- Born: November 23, 1960 (age 65) East Cleveland, Ohio, U.S.
- Occupations: Actor, comedian
- Years active: 1982–present
- Children: 1

= John Henton =

American actor and comedian (born 1960)

John Henton (born November 23, 1960) is an American actor and comedian. Henton is known for his roles as Overton Wakefield Jones on the Fox sitcom Living Single and as Milsap Morris on the ABC/UPN sitcom The Hughleys.

==Life and career==
Henton was born in East Cleveland, Ohio. He is a graduate of Shaw High School.

In 1982, Henton had a day job working at a paint warehouse and was taking computer classes in the evenings. He decided to perform at an amateur night at a Cleveland comedy club. On his second performance, Henton won the amateur night contest.

Henton was a stand-up comedian in the Cleveland area for a few years. He took his comedy on the road for a year and won the 1991 Johnny Walker National Comedy Search.

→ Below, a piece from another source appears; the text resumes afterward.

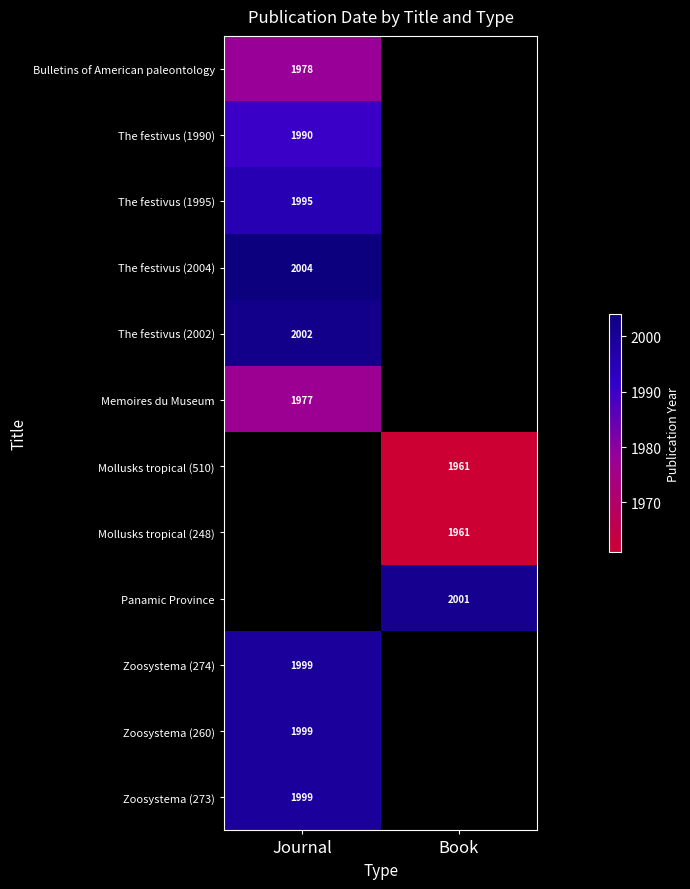

Is the value of Zoosystema (273) at Journal greater than the value of The festivus (1995) at Journal?

Yes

Henton was spotted by The Tonight Show Starring Johnny Carson comedy executive Jim McCawley, who booked him to perform on the show on June 5, 1991. As Henton finished his set, he looked to Carson for his approval. Carson, Ed McMahon, and guest Tony Bennett all waved Henton over to take a seat on Carson's guest couch. During a commercial break, Carson asked Henton if he had an agent. Henton said he didn't, and Carson told him, "Well, you will after tonight." Henton appeared on Comic Strip Live ten days later, and he was booked for a second performance on The Tonight Show on October 11. Henton's comedy special, John Henton: Comedy with an Attitude, aired on Showtime in January 1993.

Henton played the role of Overton Wakefield Jones on the Fox sitcom Living Single. He also played Milsap Morris on the ABC/UPN sitcom The Hughleys. Henton has made guest appearances on other sitcoms One on One, The Parkers, For Your Love, Hannah Montana and Love That Girl!.

In September 2000, Henton was involved in a serious car accident that "destroyed his left eye socket, shattered both of his legs, broke nine teeth and ripped up his stomach". His face was badly deformed by the incident, though extensive plastic surgery restored most of his facial structure.